Quarto maior fornecedor de medalhas olímpicas ao Brasil, com 14 exemplares, o atletismo estreia nesta sexta-feira (11) na Rio-2016 com chances reduzidas de minimizar a crise no setor.
Em Londres, quatro anos atrás, o esporte ficou zerado no quadro de medalhas pela primeira vez desde Barcelona-1992. A última vez que o país subiu no pódio foi há oito anos, em Pequim, quando Maurren Maggi saltou 7,04 m para conquistar a medalha dourada. Ela se tornou a quarta campeã da história do atletismo olímpico nacional, que também ostenta outros três medalhistas de prata e sete de bronze.
Voltar a ‘medalhar’, contudo, é responsabilidade de poucos nomes. Apenas Fabiana Murer, do salto com vara, está entre as favoritas. A atleta de 35 anos também aparecia como forte candidata ao pódio nas últimas duas Olimpíadas e não concretizou a vantagem teórica.
Vice-presidente da Confederação Brasileira de Atletismo e chefe da delegação no Rio, Warlindo Carneiro admite que o fator sorte contará nas provas até o dia 21 de agosto.
“Além da nossa competência, também contamos com a sorte para ganhar medalhas. E acredito que vamos associar essas duas coisas. Todos querem o famoso biscoito mais cobiçado do mundo”, diz o dirigente pernambucano.
“Podemos ser campeões do salto com vara no masculino, com o Thiago Braz, e no feminino. Mas também podemos ficar em oitavo.Vamos à luta”, prossegue.
Nas três provas que valem medalha nesta sexta (10.000 m, lançamento de peso femininos e marcha atlética 20 km masculino), o marchador brasiliense Caio Bonfim – sexto no campeonato mundial do ano passado – é quem tem maior possibilidade de conseguir um bom resultado.
Se o tempo estiver quente, suas chances aumentam, cenário que também vale para Erica Sena.
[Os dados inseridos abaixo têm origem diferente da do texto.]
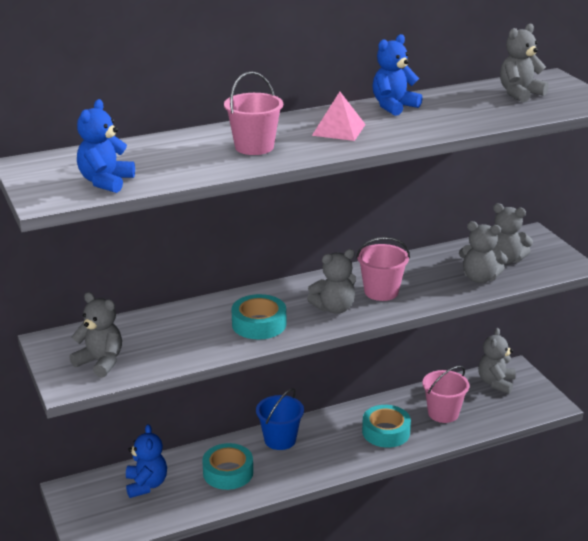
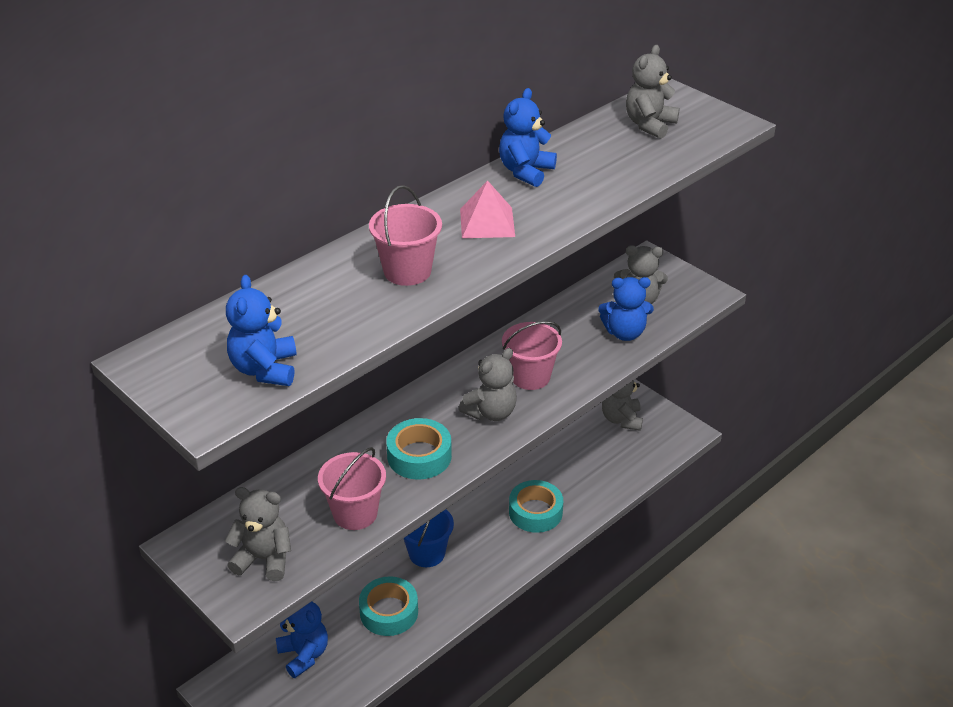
camera: 20 degrees left, 10 degrees up
pink bucket [422,366,469,423] -> pink bucket moved to [318,447,386,530]
grey teddy bear [459,221,508,283] -> blue teddy bear [598,277,654,341]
A pernambucana radicada no Equador, que também foi sexta colocada no Mundial da China, marcha no dia 19.
Mesma data da última aposta brasileira: a equipe feminina de velocistas do 4x100 m formada por Vanusa dos Santos, Ana Cláudia Lemos, Franciela Krasuki e Rosângela Santos.
“Todos sabem quais são nossos atletas mais pressionados”, lembra Carneiro, que prevê entre dez e 12 brasileiros disputando finais.
Ao todo, são 67 atletas na delegação e apenas uma (Vanessa Chefer, do heptatlo) não conseguiu o índice de classificação. Participará por convite da federação internacional.
Apesar de cumprir a meta de classificações, o dirigente da CBAt admite que houve erros na preparação para a Rio-2016, comprovados pelo baixo desempenho no Pan de Toronto e no Mundial de Pequim, ambos em 2015, e no Mundial de Moscou, em 2013. Foram só dois ouros conquistados no Canadá e nenhuma medalha na China e na Rússia.
“Erramos tentando acertar. Quando os resultados não vêm a culpa é geral. Não só do atleta e do treinador. Mas estamos otimistas para uma boa participação. Isso quer dizer melhorar nossos resultados e chegar no máximo de finais possíveis”.